I disagree. In this situation, influences outside of consensus and the markets will
come into play. There are malicious and idealistic parties who are waiting for this
opportunity. For example, malicious actors will Ddos and attack the miners and
exchanges on either chains in order to influence the markets. What the users may
actually want, can be perverted and prevented by allowing "the markets" to decide.
All this is just a matter of "the markets decide". I try to avoid all forms of moral judgement like "fair", "malicious", etc... and I try to understand the dynamics of the system. After all, in a trustless system, there's no notion of "fair" or anything: it is whatever happens, and "all is permitted" because nothing is to be trusted. But then it is important to understand how such system behaves under all thinkable circumstances, as all is permitted.

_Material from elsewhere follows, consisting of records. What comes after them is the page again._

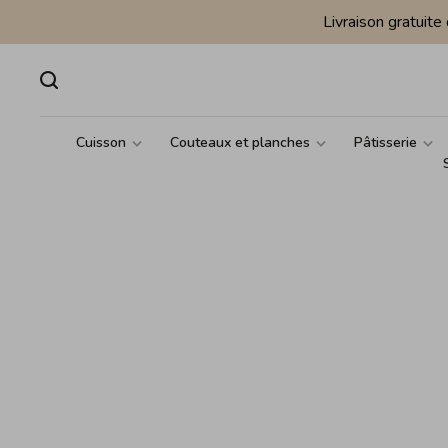
Livraison gratuit
Cuisson
Couteaux et planches
Pâtisserie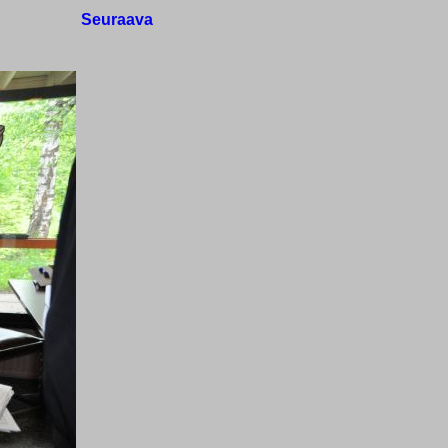
Seuraava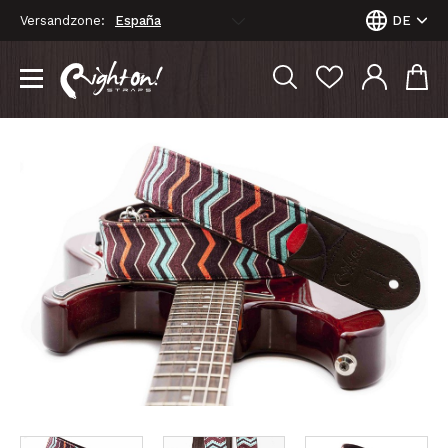
Versandzone:
DE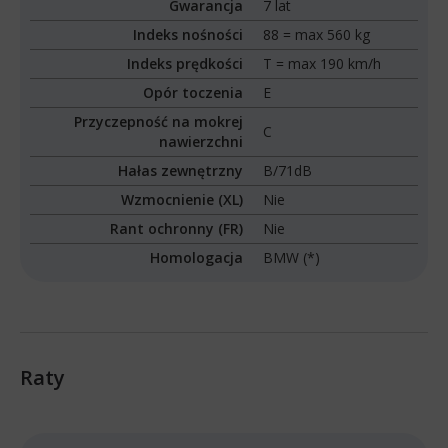
Gwarancja
7 lat
Indeks nośności
88 = max 560 kg
Indeks prędkości
T = max 190 km/h
Opór toczenia
E
Przyczepność na mokrej
C
nawierzchni
Hałas zewnętrzny
B/71dB
Wzmocnienie (XL)
Nie
Rant ochronny (FR)
Nie
Homologacja
BMW (*)
Raty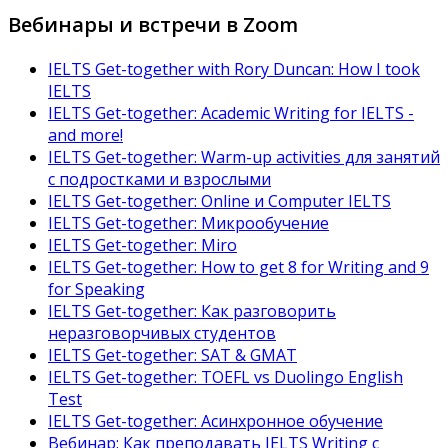
Вебинары и встречи в Zoom
IELTS Get-together with Rory Duncan: How I took
IELTS
IELTS Get-together: Academic Writing for IELTS -
and more!
IELTS Get-together: Warm-up activities для занятий
с подростками и взрослыми
IELTS Get-together: Online и Computer IELTS
IELTS Get-together: Микрообучение
IELTS Get-together: Miro
IELTS Get-together: How to get 8 for Writing and 9
for Speaking
IELTS Get-together: Как разговорить
неразговорчивых студентов
IELTS Get-together: SAT & GMAT
IELTS Get-together: TOEFL vs Duolingo English
Test
IELTS Get-together: Асинхронное обучение
Вебинар: Как преподавать IELTS Writing с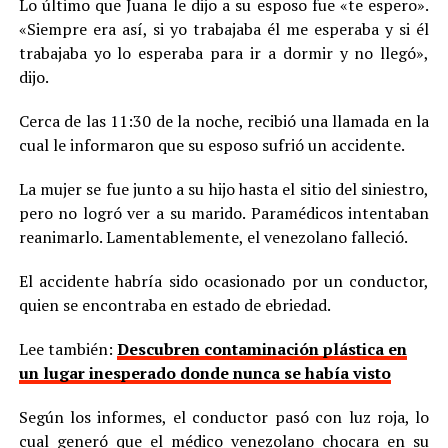
Lo último que Juana le dijo a su esposo fue «te espero».
«Siempre era así, si yo trabajaba él me esperaba y si él
trabajaba yo lo esperaba para ir a dormir y no llegó»,
dijo.
Cerca de las 11:30 de la noche, recibió una llamada en la
cual le informaron que su esposo sufrió un accidente.
La mujer se fue junto a su hijo hasta el sitio del siniestro,
pero no logró ver a su marido. Paramédicos intentaban
reanimarlo. Lamentablemente, el venezolano falleció.
El accidente habría sido ocasionado por un conductor,
quien se encontraba en estado de ebriedad.
Lee también:
Descubren contaminación plástica en
un lugar inesperado donde nunca se había visto
Según los informes, el conductor pasó con luz roja, lo
cual generó que el médico venezolano chocara en su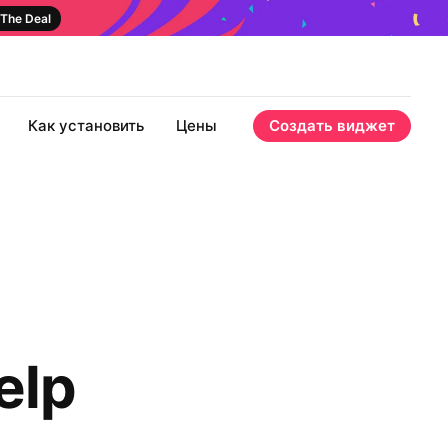
The Deal
Как установить
Цены
Создать виджет
elp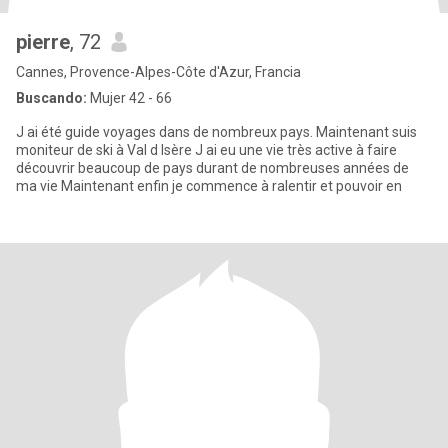
pierre
, 72
Cannes, Provence-Alpes-Côte d'Azur, Francia
Buscando:
Mujer 42 - 66
J ai été guide voyages dans de nombreux pays. Maintenant suis
moniteur de ski à Val d Isère J ai eu une vie très active à faire
découvrir beaucoup de pays durant de nombreuses années de
ma vie Maintenant enfin je commence à ralentir et pouvoir en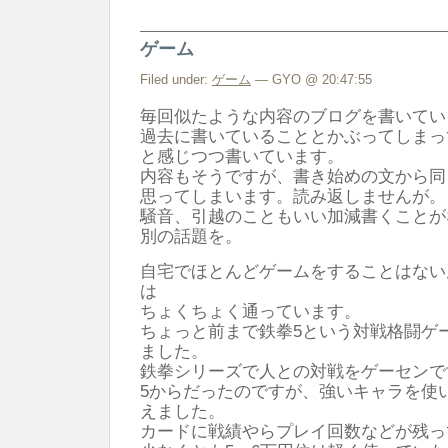
ゲーム
Filed under:
ゲーム
— GYO @ 20:47:55
毎回似たような内容のブログを書いてい
過去に書いていることとかぶってしまっ
と感じつつ書いています。
内容もそうですが、書き始めの文から同
思ってしまいます。読み返しませんが。
騒音、引越のこともいい加減書くことが
別の話題を。
自宅でほとんどゲームをすることはない
は
ちょくちょく通っています。
ちょっと前まで鉄拳5という対戦格闘ゲ
ました。
鉄拳シリーズで人との対戦をゲーセンで
5からだったのですが、強いキャラを使
えました。
カードに戦績やらプレイ回数などが残っ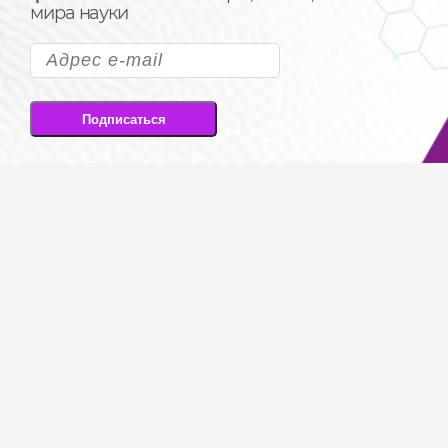
мира науки
Подписаться
Подписываясь на рассылку, вы соглашаетесь
на передачу своих персональных данных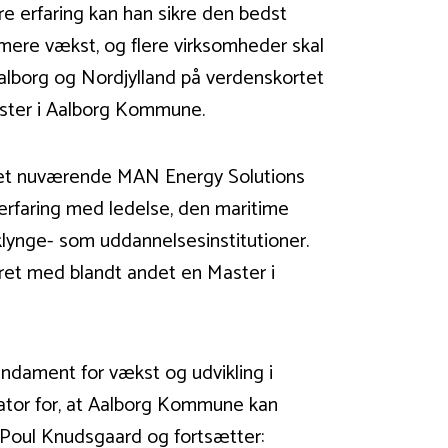
re erfaring kan han sikre den bedst
, mere vækst, og flere virksomheder skal
t Aalborg og Nordjylland på verdenskortet
ester i Aalborg Kommune.
det nuværende MAN Energy Solutions
 erfaring med ledelse, den maritime
 klynge- som uddannelsesinstitutioner.
eret med blandt andet en Master i
ndament for vækst og udvikling i
sator for, at Aalborg Kommune kan
r Poul Knudsgaard og fortsætter: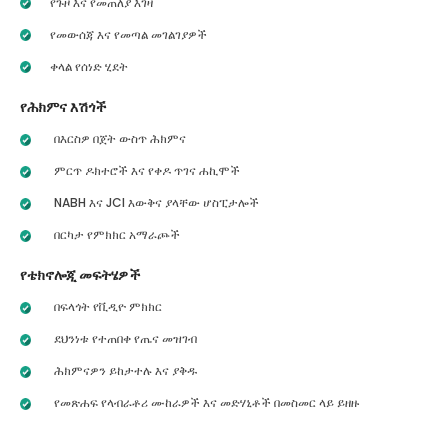
የጉዞ እና የመጠለያ እገዛ
የመውሰጃ እና የመጣል መገልገያዎች
ቀላል የሰነድ ሂደት
የሕክምና እሽጎች
በእርስዎ በጀት ውስጥ ሕክምና
ምርጥ ዶክተሮች እና የቀዶ ጥገና ሐኪሞች
NABH እና JCI እውቅና ያላቸው ሆስፒታሎች
በርካታ የምክክር አማራጮች
የቴክኖሎጂ መፍትሄዎች
በፍላጎት የቪዲዮ ምክክር
ደህንነቱ የተጠበቀ የጤና መዝገብ
ሕክምናዎን ይከታተሉ እና ያቅዱ
የመጽሐፍ የላብራቶሪ ሙከራዎች እና መድሃኒቶች በመስመር ላይ ይዘዙ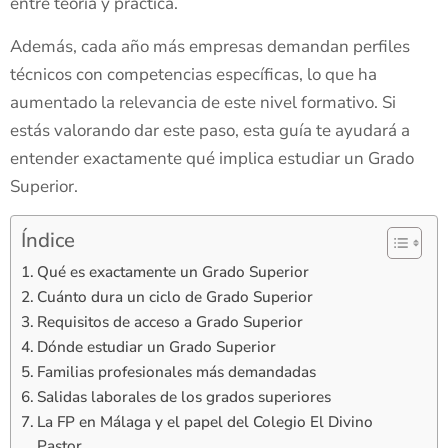
entre teoría y práctica.
Además, cada año más empresas demandan perfiles
técnicos con competencias específicas, lo que ha
aumentado la relevancia de este nivel formativo. Si
estás valorando dar este paso, esta guía te ayudará a
entender exactamente qué implica estudiar un Grado
Superior.
Índice
Qué es exactamente un Grado Superior
Cuánto dura un ciclo de Grado Superior
Requisitos de acceso a Grado Superior
Dónde estudiar un Grado Superior
Familias profesionales más demandadas
Salidas laborales de los grados superiores
La FP en Málaga y el papel del Colegio El Divino
Pastor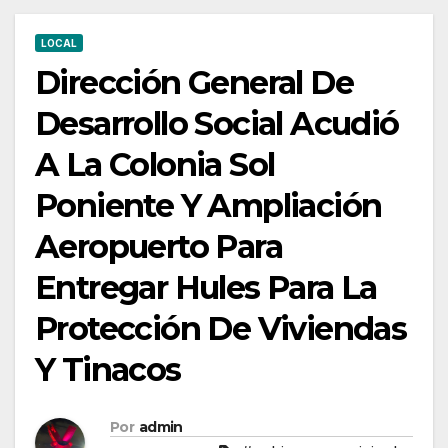
Hules
Para
LOCAL
La
Dirección General De
Protección
Desarrollo Social Acudió
De
Viviendas
A La Colonia Sol
Y
Poniente Y Ampliación
Tinacos
Aeropuerto Para
Entregar Hules Para La
Protección De Viviendas
Y Tinacos
Por
admin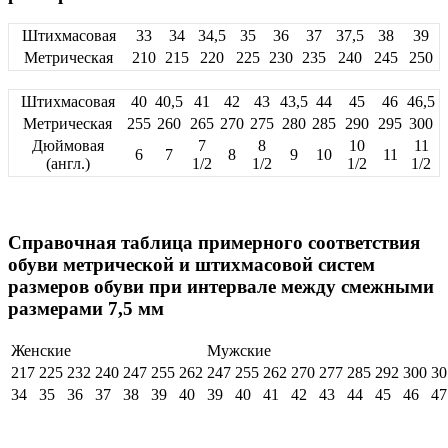
Штихмасовая
33
34
34,5
35
36
37
37,5
38
39
Метрическая
210
215
220
225
230
235
240
245
250
Штихмасовая
40
40,5
41
42
43
43,5
44
45
46
46,5
Метрическая
255
260
265
270
275
280
285
290
295
300
Дюймовая
7
8
10
11
6
7
8
9
10
11
(англ.)
1/2
1/2
1/2
1/2
Справочная таблица примерного соответствия
обуви метрической и штихмасовой систем
размеров обуви при интервале между смежными
размерами 7,5 мм
Женские
Мужские
217
225
232
240
247
255
262
247
255
262
270
277
285
292
300
30
34
35
36
37
38
39
40
39
40
41
42
43
44
45
46
47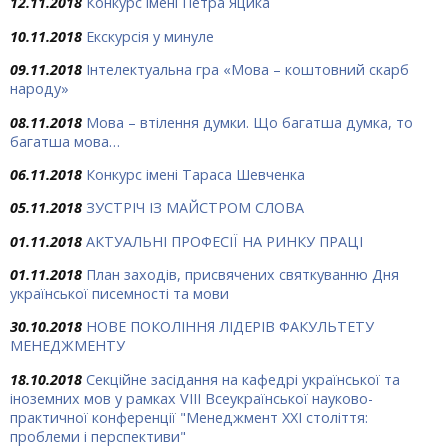
12.11.2018
Конкурс імені Петра Яцика
10.11.2018
Екскурсія у минуле
09.11.2018
Інтелектуальна гра «Мова – коштовний скарб
народу»
08.11.2018
Мова – втілення думки. Що багатша думка, то
багатша мова…
06.11.2018
Конкурс імені Тараса Шевченка
05.11.2018
ЗУСТРІЧ ІЗ МАЙСТРОМ СЛОВА
01.11.2018
АКТУАЛЬНІ ПРОФЕСІЇ НА РИНКУ ПРАЦІ
01.11.2018
План заходів, присвячених святкуванню Дня
української писемності та мови
30.10.2018
НОВЕ ПОКОЛІННЯ ЛІДЕРІВ ФАКУЛЬТЕТУ
МЕНЕДЖМЕНТУ
18.10.2018
Секційне засідання на кафедрі української та
іноземних мов у рамках VІІІ Всеукраїнської науково-
практичної конференції "Менеджмент ХХІ століття:
проблеми і перспективи"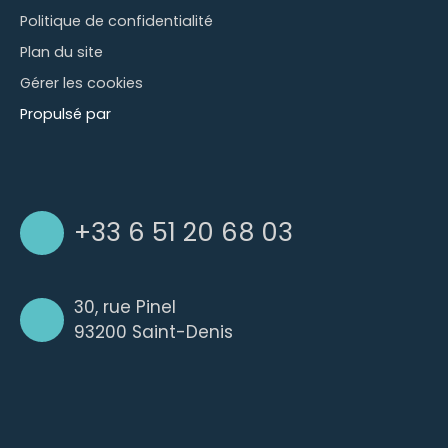
Politique de confidentialité
Plan du site
Gérer les cookies
Propulsé par
+33 6 51 20 68 03
30, rue Pinel
93200 Saint-Denis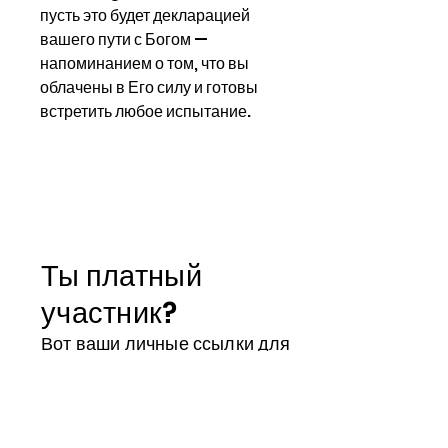
пусть это будет декларацией
вашего пути с Богом —
напоминанием о том, что вы
облачены в Его силу и готовы
встретить любое испытание.
Ты платный
участник?
Вот ваши личные ссылки для
доступа ко всем вашим
преимуществам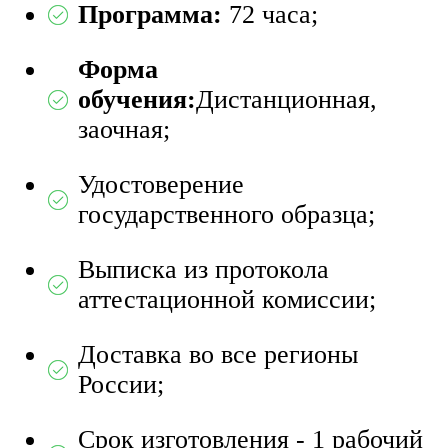
Программа:
72 часа;
Форма
обучения:
Дистанционная,
заочная;
Удостоверение
государственного образца;
Выписка из протокола
аттестационной комиссии;
Доставка во все регионы
России;
Срок изготовления - 1 рабочий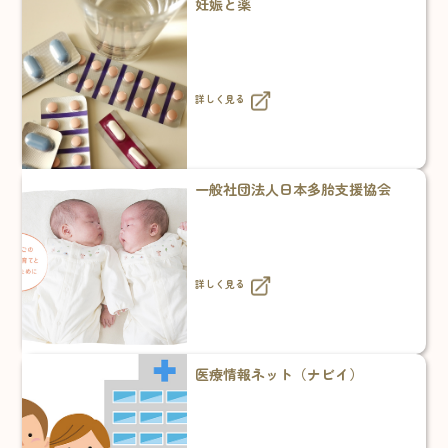
妊娠と薬
詳しく見る
一般社団法人日本多胎支援協会
詳しく見る
医療情報ネット（ナビイ）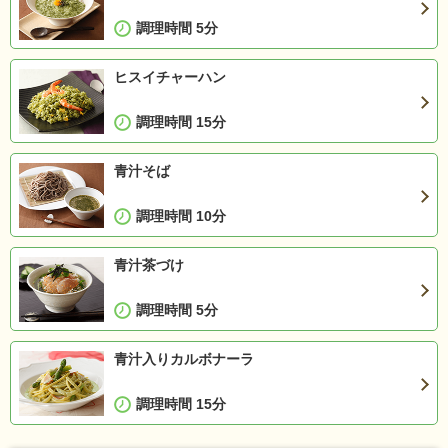
調理時間 5分
ヒスイチャーハン
調理時間 15分
青汁そば
調理時間 10分
青汁茶づけ
調理時間 5分
青汁入りカルボナーラ
調理時間 15分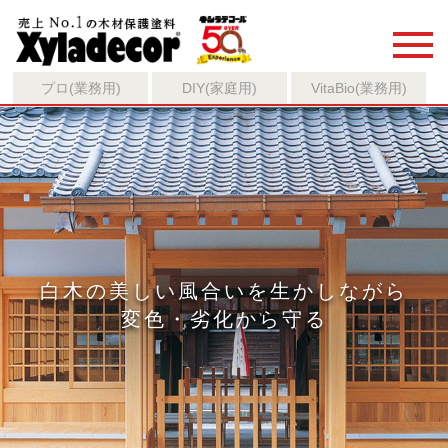
プロ(業務用)
DIY(家庭用)
VitaBio(業務用)
白木の美しい風合いを生かしながら
変色・劣化から守る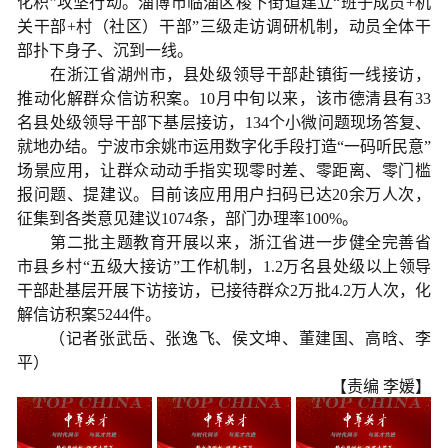
化积”攻坚行动。淄博市临淄区稷下街道建立“班子成员+机
关干部+村（社区）干部”三级走访调研机制，动员全体干
部扑下身子、沉到一线。
在浙江省湖州市，县处级领导干部赴镇街一线接访，
推动化解群众信访积案。10月中旬以来，该市德清县有33
名县处级领导干部下基层接访，134个小微问题现场答复、
就地办结。宁波市余姚市运用数字化手段打造“一码听民意”
场景应用，让群众动动手指实现零时差、零距离、零门槛
报问题、提建议。目前该应用用户扫码已达20余万人次，
征集到各类意见建议1074条，部门办理率100%。
第二批主题教育开展以来，浙江省进一步健全完善省
市县乡村“五级大接访”工作机制，1.2万名县处级以上领导
干部赴基层开展下访接访，已接待群众2万批4.2万人次，化
解信访积案5244件。
（记者张武岳、张逸飞、侯文坤、董建国、高晗、李
平）
【责编 李媛】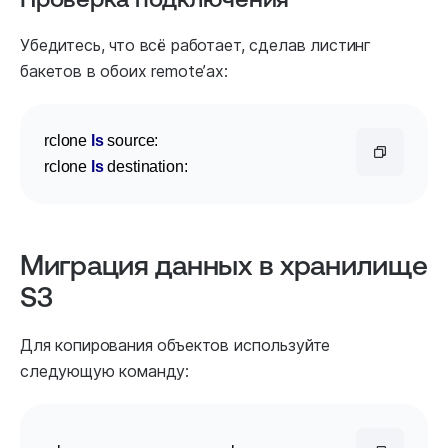
Убедитесь, что всё работает, сделав листинг
бакетов в обоих remote’ах:
rclone 
ls
 source:

rclone 
ls
 destination:
Миграция данных в хранилище
S3
Для копирования объектов используйте
следующую команду: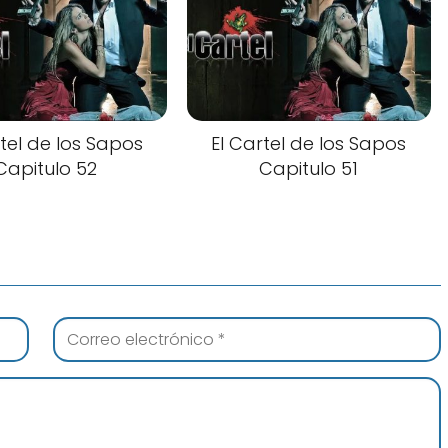
rtel de los Sapos
El Cartel de los Sapos
Capitulo 52
Capitulo 51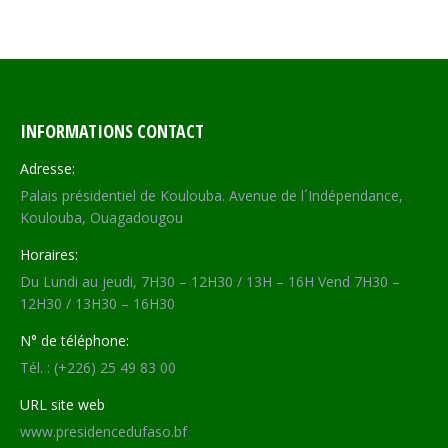
on
on
on
on
Facebook
X
WhatsApp
LinkedIn
INFORMATIONS CONTACT
Adresse:
Palais présidentiel de Koulouba. Avenue de l´Indépendance,
Koulouba, Ouagadougou
Horaires:
Du Lundi au jeudi, 7H30 – 12H30 / 13H – 16H Vend 7H30 –
12H30 / 13H30 – 16H30
N° de téléphone:
Tél. : (+226) 25 49 83 00
URL site web
www.presidencedufaso.bf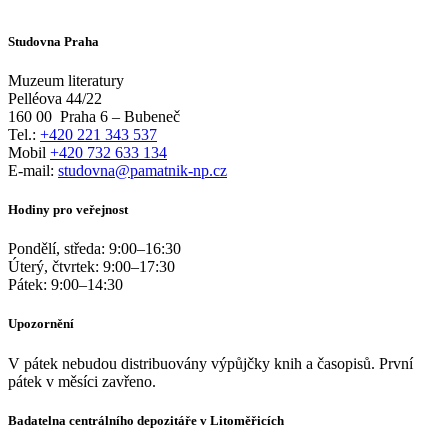
Studovna Praha
Muzeum literatury
Pelléova 44/22
160 00
Praha 6 – Bubeneč
Tel.:
+420 221 343 537
Mobil
+420 732 633 134
E-mail:
studovna@pamatnik-np.cz
Hodiny pro veřejnost
Pondělí, středa:
9:00
–
16:30
Úterý, čtvrtek:
9:00
–
17:30
Pátek:
9:00
–
14:30
Upozornění
V pátek nebudou distribuovány výpůjčky knih a časopisů. První
pátek v měsíci zavřeno.
Badatelna centrálního depozitáře v Litoměřicích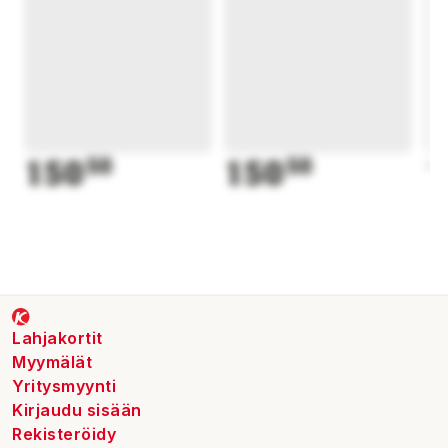
150
50
150
50
1
Lahjakortit
Myymälät
Yritysmyynti
Kirjaudu sisään
Rekisteröidy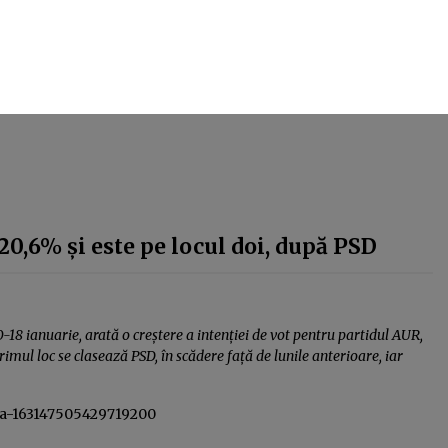
0,6% și este pe locul doi, după PSD
-18 ianuarie, arată o creștere a intenției de vot pentru partidul AUR,
rimul loc se clasează PSD, în scădere față de lunile anterioare, iar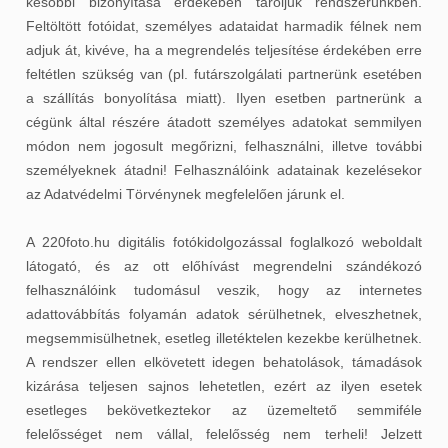
későbbi bizonyítása érdekében tároljuk rendszerünkben.
Feltöltött fotóidat, személyes adataidat harmadik félnek nem
adjuk át, kivéve, ha a megrendelés teljesítése érdekében erre
feltétlen szükség van (pl. futárszolgálati partnerünk esetében
a szállítás bonyolítása miatt). Ilyen esetben partnerünk a
cégünk által részére átadott személyes adatokat semmilyen
módon nem jogosult megőrizni, felhasználni, illetve további
személyeknek átadni! Felhasználóink adatainak kezelésekor
az Adatvédelmi Törvénynek megfelelően járunk el.
A 220foto.hu digitális fotókidolgozással foglalkozó weboldalt
látogató, és az ott előhívást megrendelni szándékozó
felhasználóink tudomásul veszik, hogy az internetes
adattovábbítás folyamán adatok sérülhetnek, elveszhetnek,
megsemmisülhetnek, esetleg illetéktelen kezekbe kerülhetnek.
A rendszer ellen elkövetett idegen behatolások, támadások
kizárása teljesen sajnos lehetetlen, ezért az ilyen esetek
esetleges bekövetkeztekor az üzemeltető semmiféle
felelősséget nem vállal, felelősség nem terheli! Jelzett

So when I say "the users decide in the market", that includes all effects such as DDoS, attacks, and everything that goes with it and is the natural environment for trustless systems, because the market decides, taking into account these happenings and how the systems react to it.
All markets are manipulated and will be manipulated.
But that's part of a market, especially an unregulated one. So that is part of the choice.
I disagree. Any hardfork is contingent upon both miners and verifying nodes having
high consensus. Non-mining nodes only count for "zilch" when it is a Softfork. Otherwise,
verifying nodes are a complementary consensus structure in all hardfork types.
I think I've argued and presented enough proof that this is not the case. Maybe my proof is wrong, and someone can finally pinpoint an error in it.
When you talk about "users" voting and done so through the exchanges, that vote needs
to be determined before any fork occurs, not after. Users voting after the fork has occurred
is backwards and makes no sense. Relying on the markets is an illusion since they can be
manipulated so that it seems the users want one thing, when they are all voting for another.
No, of course not. The proof of the pudding is the eating. Toyota didn't want a vote first before it put cars on the market, to compete with General Motors (say). The only true vote is the one in the market. Other votes are "free" and hence unreliable. If you have to vote with money, you vote for real.
Satoshi created Bitcoin because these market systems are manipulatible. We can not now
fall back on these flawed systems to determine the future of Bitcoin that rejected those
old ways. It is contradictory IMO.
Satoshi cannot alter the laws of nature, and game theory. I could just as well try to invent a system where gravity doesn't make you fall. If something is designed to go against the laws of nature, it will do something, but it will not do what you intended. I think bitcoin is doing something, but not what it was intended (or at least, the publicly announced intentions).